This example shows the text similarity search example with chiVe dataset.
It uses the Vald cluster for the search engine and Jupyter Notebook for running an example.
NOTE: It is recommended to do "Get Started" before running Notebook.
To execute this example, it requires the Vald cluster.
And the following requirements will be installed when executing the example.
-
Prepare Kubernetes Cluster
# verify kubectl get cluster-info
-
Add Vald charts to Helm repo
helm repo add vald https://vald.vdaas.org/charts
-
Deploy the Vald cluster
helm install vald vald/vald --values path/to/helm/values.yaml
NOTE: When using the chiVe dataset, please use sample-values.yaml or correct the following points.
# edit path/to/helm/values.yaml agent: ngt: dimension: 300 distance_type: cos
-
Verify
kubectl get pods
-
Download the dataset
Before running the Docker image, please download the chiVe dataset applied for Magnitude.

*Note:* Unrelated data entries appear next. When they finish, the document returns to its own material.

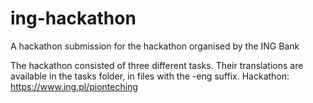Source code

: # ing-hackathon
A hackathon submission for the hackathon organised by the ING Bank

The hackathon consisted of three different tasks. Their translations are available in the tasks folder, in files with the -eng suffix.
Hackathon: https://www.ing.pl/pionteching
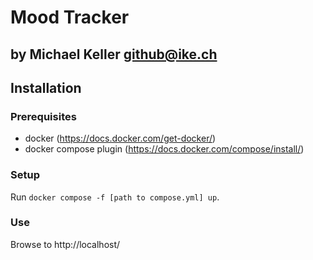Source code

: # Mood Tracker
## by Michael Keller <github@ike.ch>

## Installation

### Prerequisites

- docker (https://docs.docker.com/get-docker/)
- docker compose plugin (https://docs.docker.com/compose/install/)

### Setup

Run `docker compose -f [path to compose.yml] up`.

### Use

Browse to http://localhost/
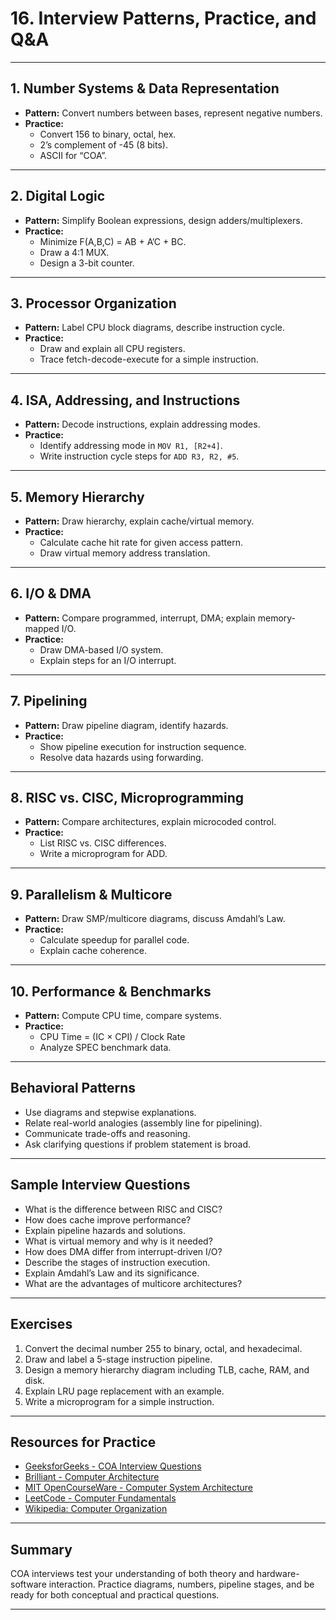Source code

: # 16. Interview Patterns, Practice, and Q&A

---

## 1. Number Systems & Data Representation

- **Pattern:** Convert numbers between bases, represent negative numbers.
- **Practice:**  
  - Convert 156 to binary, octal, hex.  
  - 2’s complement of -45 (8 bits).  
  - ASCII for “COA”.

---

## 2. Digital Logic

- **Pattern:** Simplify Boolean expressions, design adders/multiplexers.
- **Practice:**  
  - Minimize F(A,B,C) = AB + A’C + BC.  
  - Draw a 4:1 MUX.  
  - Design a 3-bit counter.

---

## 3. Processor Organization

- **Pattern:** Label CPU block diagrams, describe instruction cycle.
- **Practice:**  
  - Draw and explain all CPU registers.  
  - Trace fetch-decode-execute for a simple instruction.

---

## 4. ISA, Addressing, and Instructions

- **Pattern:** Decode instructions, explain addressing modes.
- **Practice:**  
  - Identify addressing mode in `MOV R1, [R2+4]`.  
  - Write instruction cycle steps for `ADD R3, R2, #5`.

---

## 5. Memory Hierarchy

- **Pattern:** Draw hierarchy, explain cache/virtual memory.
- **Practice:**  
  - Calculate cache hit rate for given access pattern.  
  - Draw virtual memory address translation.

---

## 6. I/O & DMA

- **Pattern:** Compare programmed, interrupt, DMA; explain memory-mapped I/O.
- **Practice:**  
  - Draw DMA-based I/O system.  
  - Explain steps for an I/O interrupt.

---

## 7. Pipelining

- **Pattern:** Draw pipeline diagram, identify hazards.
- **Practice:**  
  - Show pipeline execution for instruction sequence.  
  - Resolve data hazards using forwarding.

---

## 8. RISC vs. CISC, Microprogramming

- **Pattern:** Compare architectures, explain microcoded control.
- **Practice:**  
  - List RISC vs. CISC differences.  
  - Write a microprogram for ADD.

---

## 9. Parallelism & Multicore

- **Pattern:** Draw SMP/multicore diagrams, discuss Amdahl’s Law.
- **Practice:**  
  - Calculate speedup for parallel code.  
  - Explain cache coherence.

---

## 10. Performance & Benchmarks

- **Pattern:** Compute CPU time, compare systems.
- **Practice:**  
  - CPU Time = (IC × CPI) / Clock Rate  
  - Analyze SPEC benchmark data.

---

## Behavioral Patterns

- Use diagrams and stepwise explanations.
- Relate real-world analogies (assembly line for pipelining).
- Communicate trade-offs and reasoning.
- Ask clarifying questions if problem statement is broad.

---

## Sample Interview Questions

- What is the difference between RISC and CISC?
- How does cache improve performance?
- Explain pipeline hazards and solutions.
- What is virtual memory and why is it needed?
- How does DMA differ from interrupt-driven I/O?
- Describe the stages of instruction execution.
- Explain Amdahl’s Law and its significance.
- What are the advantages of multicore architectures?

---

## Exercises

1. Convert the decimal number 255 to binary, octal, and hexadecimal.
2. Draw and label a 5-stage instruction pipeline.
3. Design a memory hierarchy diagram including TLB, cache, RAM, and disk.
4. Explain LRU page replacement with an example.
5. Write a microprogram for a simple instruction.

---

## Resources for Practice

- [GeeksforGeeks - COA Interview Questions](https://www.geeksforgeeks.org/computer-organization-and-architecture-interview-questions/)
- [Brilliant - Computer Architecture](https://brilliant.org/wiki/computer-architecture/)
- [MIT OpenCourseWare - Computer System Architecture](https://ocw.mit.edu/courses/electrical-engineering-and-computer-science/6-823-computer-system-architecture-fall-2005/)
- [LeetCode - Computer Fundamentals](https://leetcode.com/problemset/all/?topicSlugs=computer-fundamentals)
- [Wikipedia: Computer Organization](https://en.wikipedia.org/wiki/Computer_organization)

---

## Summary

COA interviews test your understanding of both theory and hardware-software interaction. Practice diagrams, numbers, pipeline stages, and be ready for both conceptual and practical questions.

---
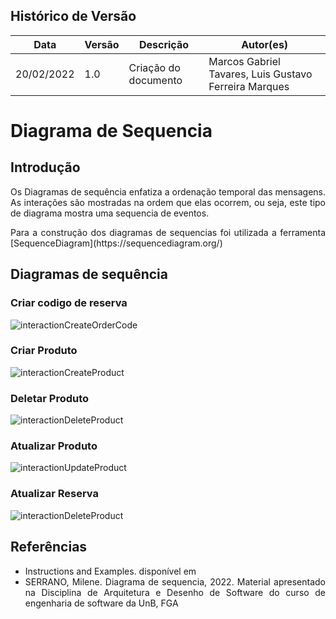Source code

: ## Histórico de Versão

| Data       | Versão | Descrição                                                 | Autor(es)      |
| ---------- | ------ | --------------------------------------------------------- | ------------ |
| 20/02/2022 | 1.0    | Criação do documento                                      | Marcos Gabriel Tavares, Luis Gustavo Ferreira Marques |


# Diagrama de Sequencia

## Introdução


<p align="justify">Os Diagramas de sequência enfatiza a ordenação temporal das mensagens. As interações são mostradas na ordem que elas ocorrem, ou seja, este tipo de diagrama mostra uma sequencia de eventos. </p>

<p align="justify"> Para a construção dos diagramas de sequencias foi utilizada a ferramenta  [SequenceDiagram](https://sequencediagram.org/) </p>

## Diagramas de sequência

### Criar codigo de reserva
![interactionCreateOrderCode](/imagensdiagramas/sequencediagram1)

### Criar Produto
![interactionCreateProduct](/imagensdiagramas/sequencediagram2)

### Deletar Produto
![interactionDeleteProduct](/imagensdiagramas/sequencediagram3)

### Atualizar Produto
![interactionUpdateProduct](/imagensdiagramas/sequencediagram4)

### Atualizar Reserva
![interactionDeleteProduct](/imagensdiagramas/sequencediagram5)

## Referências

<ul align="justify">
    <li>Instructions and Examples. disponível em <https://sequencediagram.org/instructions.html> </li>
    <li>SERRANO, Milene. Diagrama de sequencia, 2022. Material apresentado na Disciplina de Arquitetura e Desenho de Software do curso de engenharia de software da UnB, FGA</li> 
</ul>
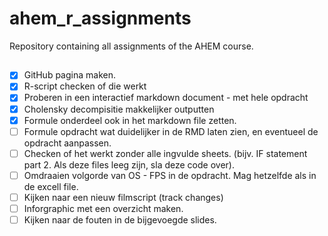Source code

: # ahem_r_assignments
Repository containing all assignments of the AHEM course.

## 

- [x]  GitHub pagina maken.
- [X]  R-script checken of die werkt
- [x]  Proberen in een interactief markdown document - met hele opdracht
- [x]  Cholensky decompisitie makkelijker outputten
- [x]  Formule onderdeel ook in het markdown file zetten.
- [ ]  Formule opdracht wat duidelijker in de RMD laten zien, en eventueel de opdracht aanpassen.
- [ ]  Checken of het werkt zonder alle ingvulde sheets. (bijv. IF statement part 2. Als deze files leeg zijn, sla deze code over). 
- [ ]  Omdraaien volgorde van OS - FPS in de opdracht. Mag hetzelfde als in de excell file.
- [ ]  Kijken naar een nieuw filmscript (track changes)
- [ ]  Inforgraphic met een overzicht maken.
- [ ]  Kijken naar de fouten in de bijgevoegde slides.
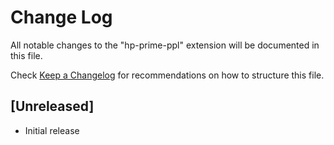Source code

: # Change Log

All notable changes to the "hp-prime-ppl" extension will be documented in this file.

Check [Keep a Changelog](http://keepachangelog.com/) for recommendations on how to structure this file.

## [Unreleased]

- Initial release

curl "https://sudachi.s3-ap-northeast-1.amazonaws.com/chive/chive-1.2-mc90.magnitude" -o "chive-1.2-mc90.magnitude"
-
Verify the endpoint of Vald cluster
This example requires the Vald cluster endpoint to send requests from Jupyter Notebook. Please verify your cluster endpoint.
-
If Kubernetes ingress is enabled, you can use ingress host and port.
kubectl get ingress
-
If disabled, you can use the endpoint by executing
kubectl port-forward
.# port-forward (the endpoint will be {host ip}:8081) kubectl port-forward svc/vald-lb-gateway 8081:8081
-
-
Run Jupyter Notebook on Docker
# use python-3.7.6 image because Magnitude DOES NOT apply new python version. (2022-06) docker run --user root -it -v $(pwd):/home/jovyan/work -p 8888:8888 -e UB_UID=root -e GRANT_SUDO=yes jupyter/datascience-notebook:python-3.7.6
-
Access via browser
-
Select Notebook and execute the example
-
Stop the Docker container by
Ctrl-C
. -
Delete Vald cluster by
helm uninstall vald
or according to the method you deployed.